Although stem cell transplants were first developed by academia, there now seems to be tension around how far academics can go in their own work with CAR-T. The industry seems to be suggesting that once indications are approved by the regulator, they can no longer be experimented with. What is your take on innovation within CAR-T and the role of academia and practitioners in relation to companies?
This is the basis of GoCART. CAR-T cells are new, and we are trying to develop and expand their uses in collaboration for the sake of patients. In the beginning, the CAR-T cell was an academic product developed in labs by scientists. Then companies jumped in and saw that this was a product for which there was a market. Now, the CAR-T cell products approved by the FDA and EMA have clear indications and are quite expensive. This means that they are indicated according to the label given by the regulatory bodies, but academics should work with the industry to develop these approved drugs for other currently non-approved indications, exploring the links between HIV and lymphoma for example, or looking at CNS patients. This would lead to investigator-initiated trials conducted in collaboration with companies that would provide the drug.
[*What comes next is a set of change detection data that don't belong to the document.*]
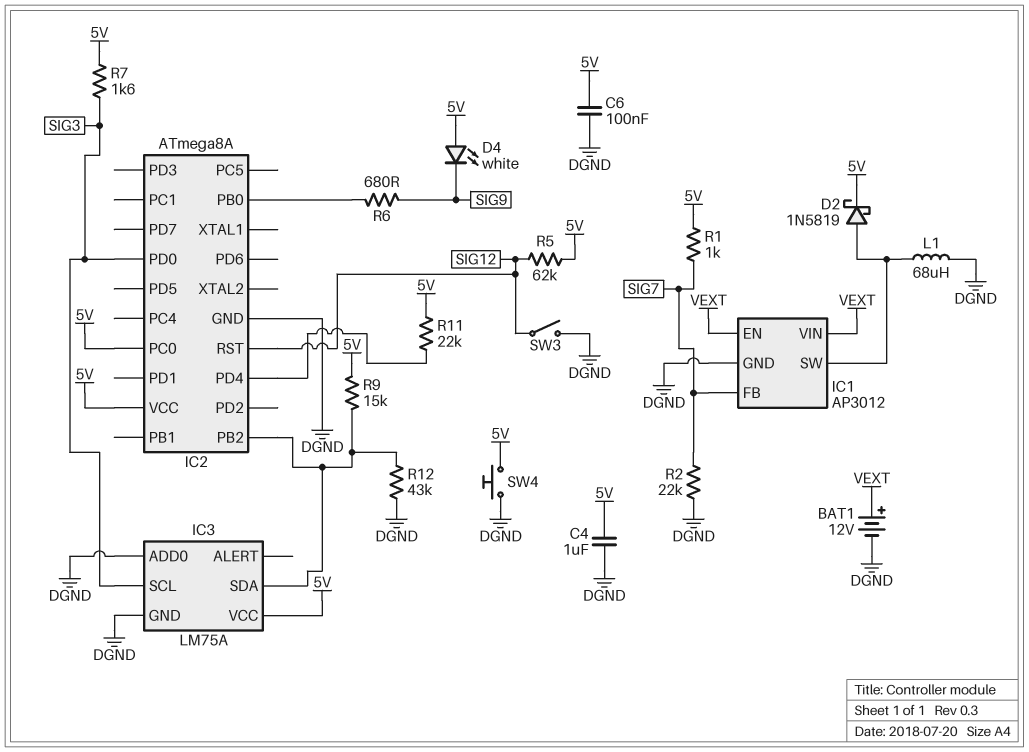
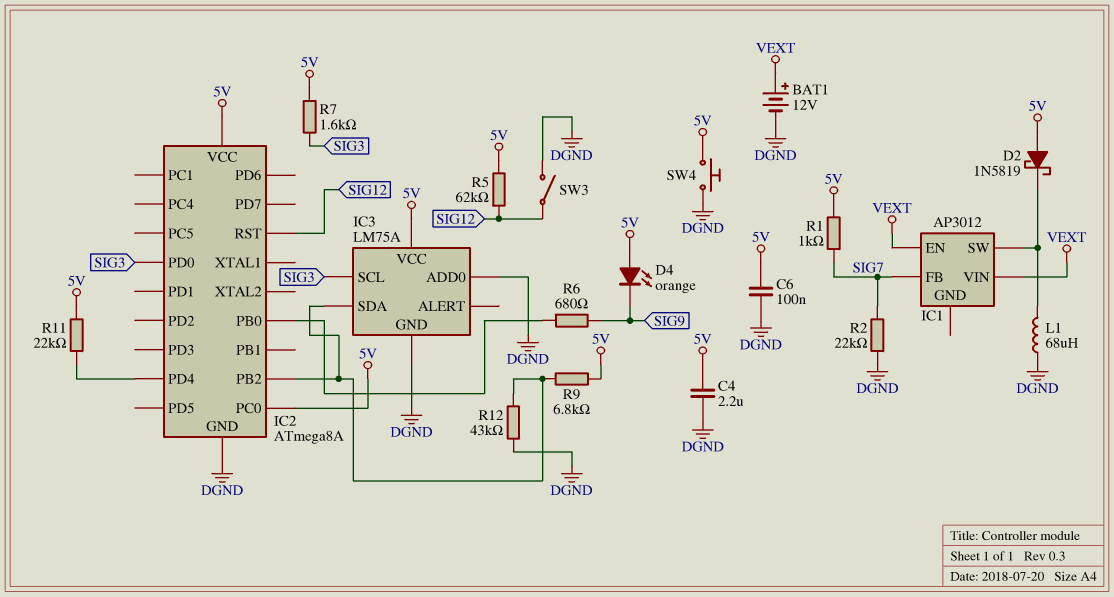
C4: 1uF (5V, DGND) -> 2.2uF (5V, DGND)
D2: schottky 1N5819 (A IC1/SW, K 5V) -> schottky 1N5819 (A 5V, K IC1/SW)
D4: LED white (A 5V, K SIG9) -> LED orange (A 5V, K SIG9)
IC1 pin GND: DGND -> none
R9: 15k (5V, IC2/PB2) -> 6.8k (5V, IC2/PB2)

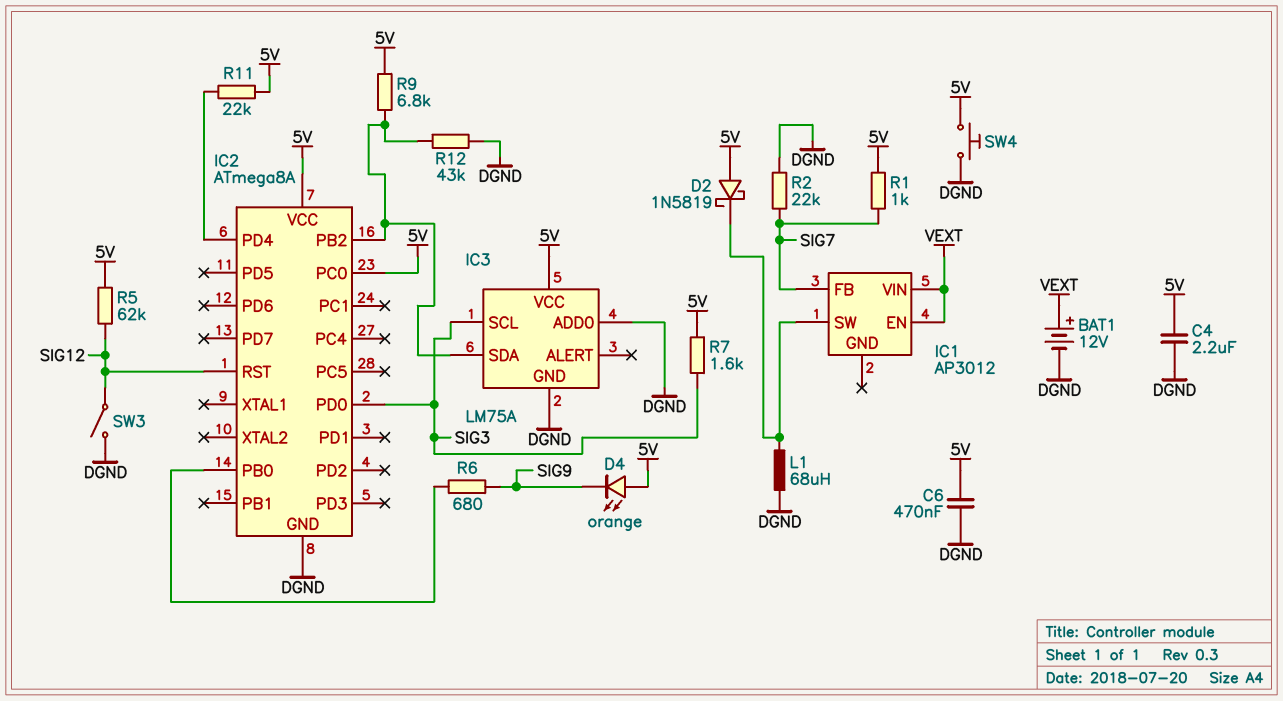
C6: 100nF (5V, DGND) -> 470nF (5V, DGND)

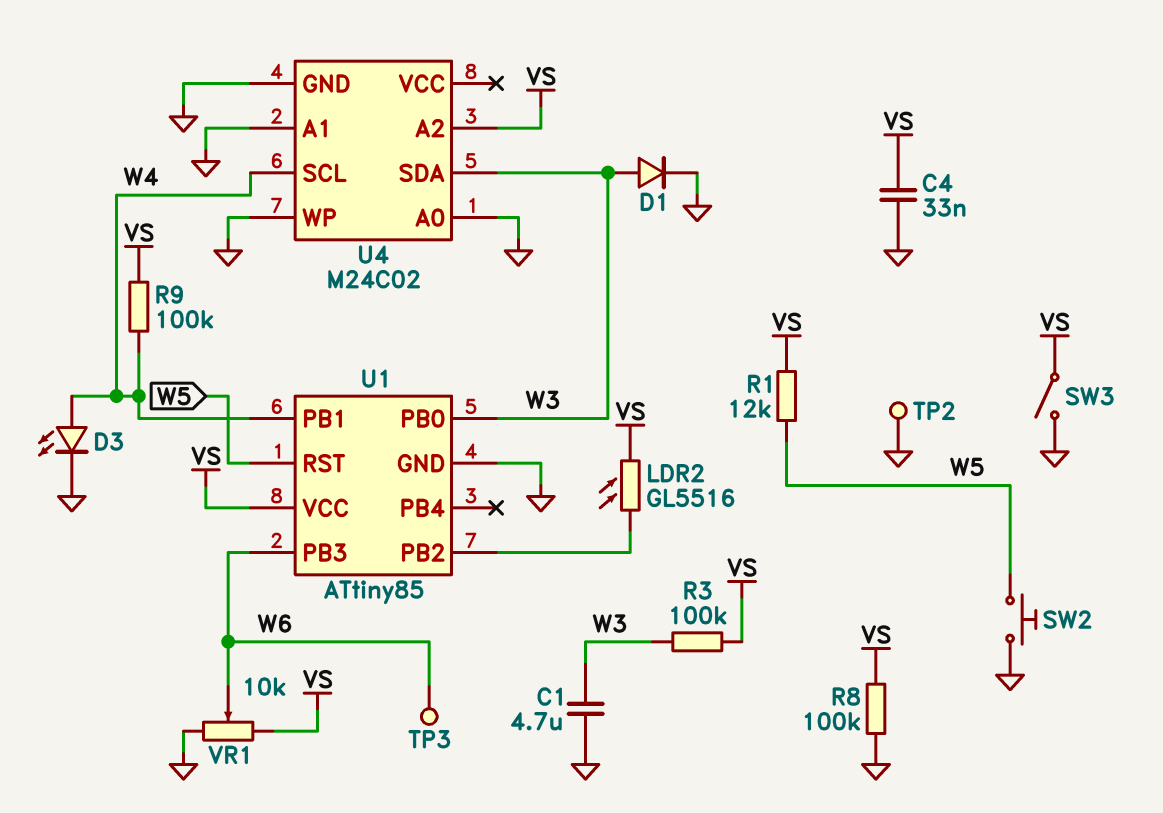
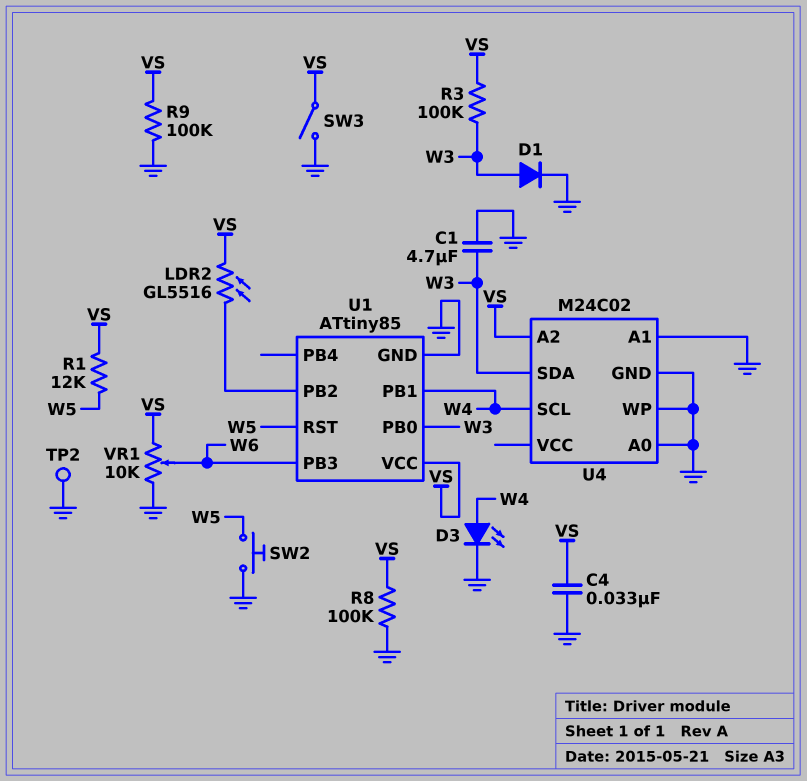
R9: 100k (VS, W4) -> 100k (GND, VS)
TP3: test point (W6) -> none

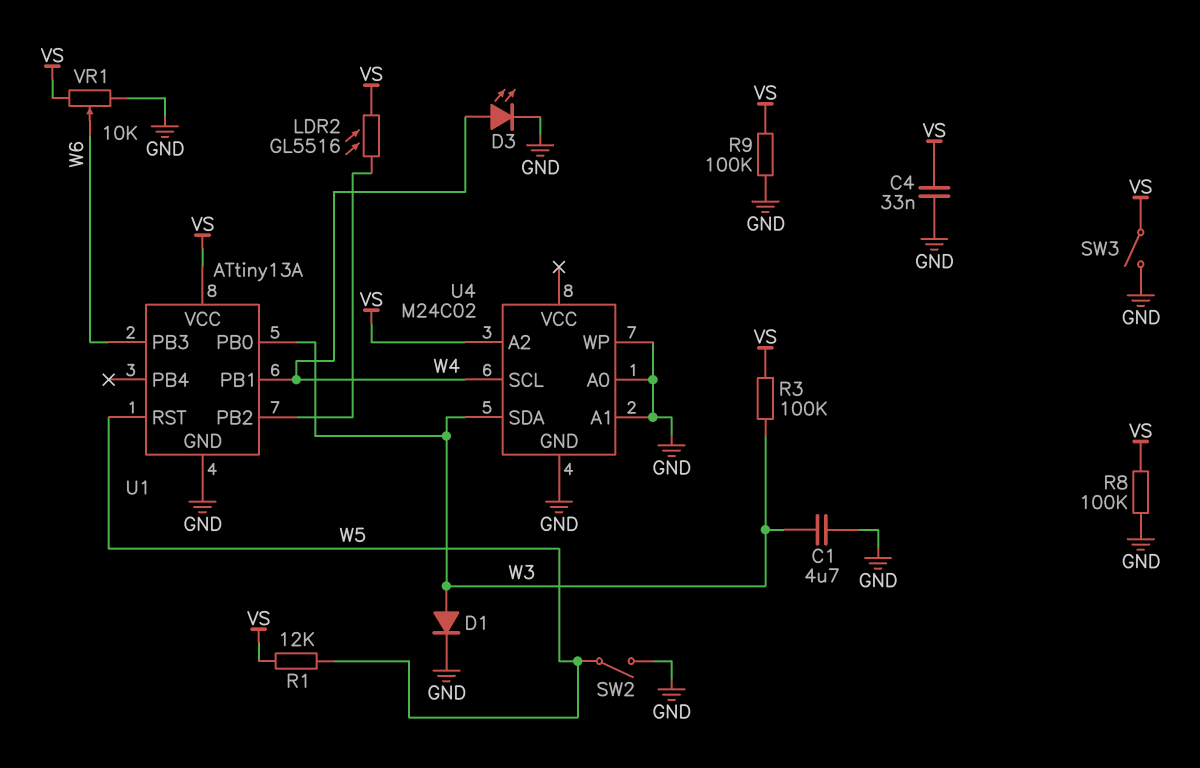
SW2: button (GND, W5) -> switch (GND, W5)
TP2: test point (GND) -> none
U1: ATtiny85 -> ATtiny13A

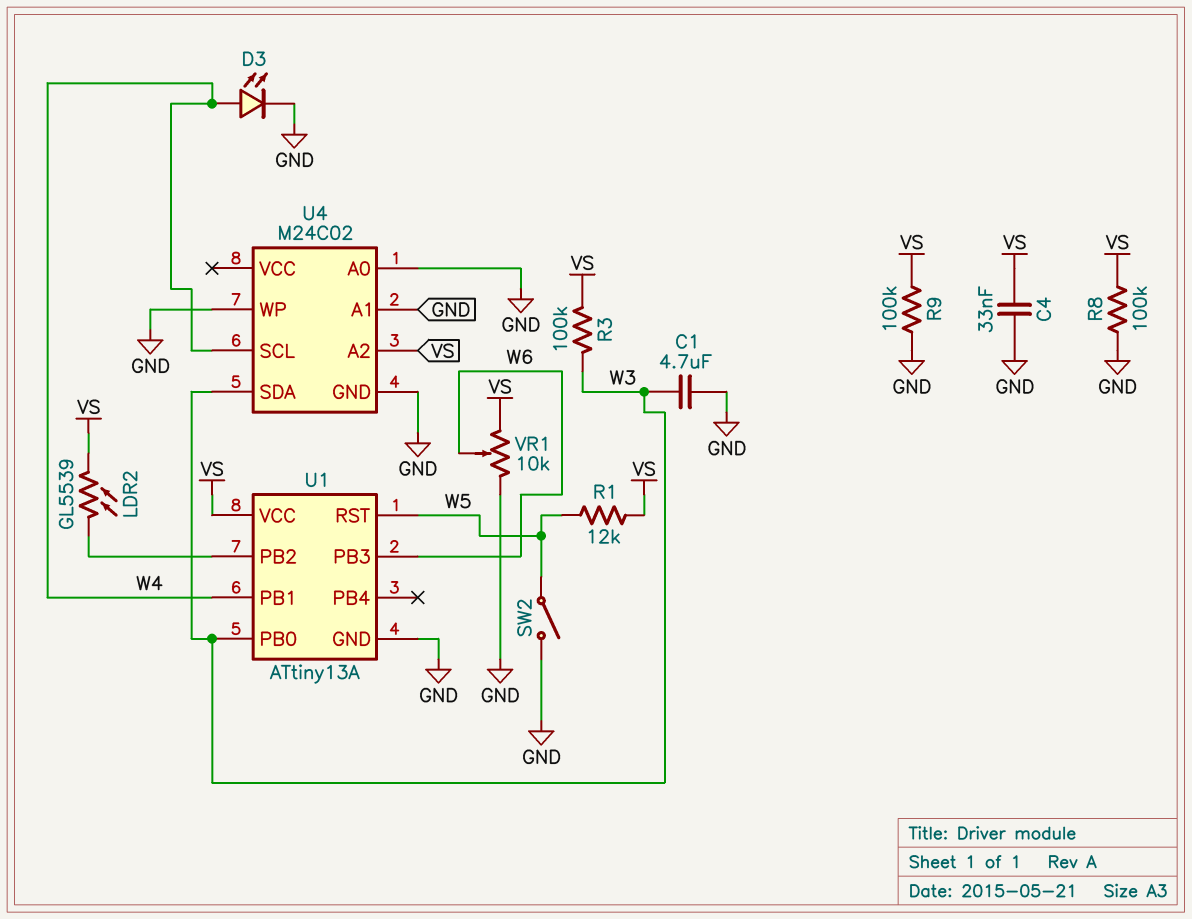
D1: diode (A W3, K GND) -> none
LDR2: GL5516 (U1/PB2, VS) -> GL5539 (U1/PB2, VS)
SW3: switch (GND, VS) -> none

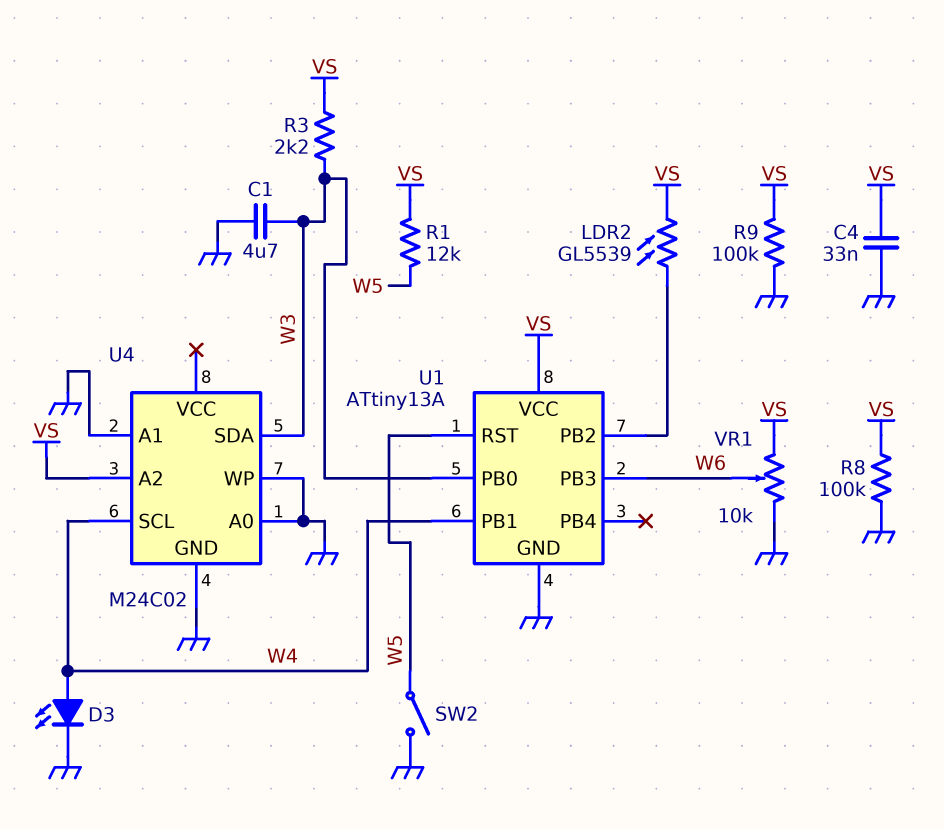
R3: 100k (VS, W3) -> 2.2k (VS, W3)

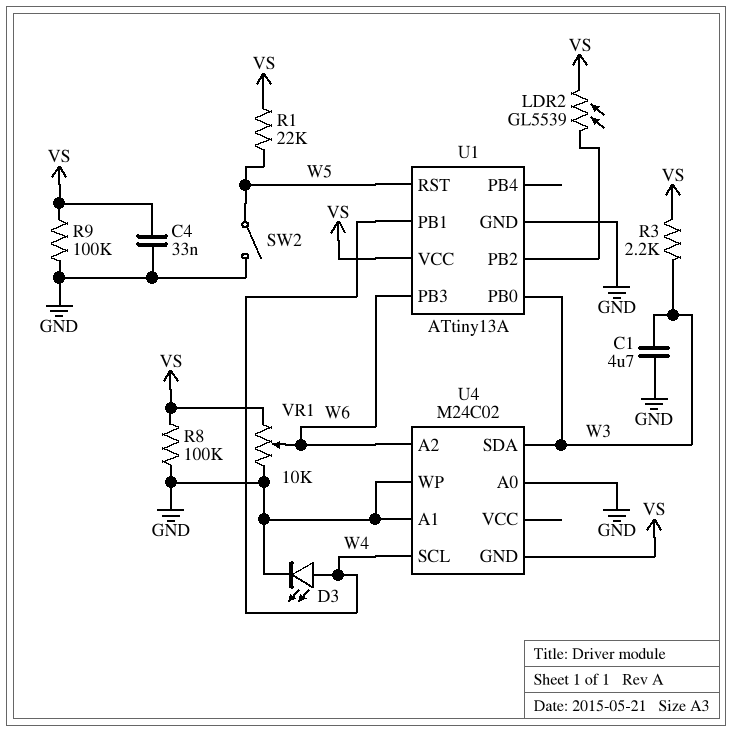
R1: 12k (VS, W5) -> 22k (VS, W5)
U4 pin A2: VS -> W6
U4 pin GND: GND -> VS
In addition to widening the indications, this will also let us do more specific studies. For instance, in most patients, the CAR T-cells will be rejected after a couple of days. What can we do to prolong the persistence? Is it beneficial to have a second dose after the first? How can we manage side effects better? How can we control neurotoxicity? How should we deal with so many things around the treatment itself? These are all important questions, which need to be addressed in collaborative clinical studies
What are your hopes for the future of the GoCART Coalition in 2022 and beyond?
I will step down as president at the end of my four-year term in 2022 to be replaced by Anna Sureda, but over the next five years, the optimum achievement would be to have a uniform registry in which everybody participates without any concerns. Currently, we still have some reluctance here.
The second would be to have a greater stakeholder acceptance that Europe is the right place to develop the CAR-T field in terms of production, studies, and collaboration with payers, health insurance, health authorities, academia, and industry. Through regular meetings and collaborations, a strong European position in cell and gene therapy can be established
I feel that CAR-T cells are just the beginning of cell and gene therapy and foresee massive expansion in the next few years for which collaboration is essential. Independent of GoCART, I hope that Europe will achieve greater harmonisation. We need to find a way to achieve cross-border harmonisation without impinging on countries’ national identities and better serve patients.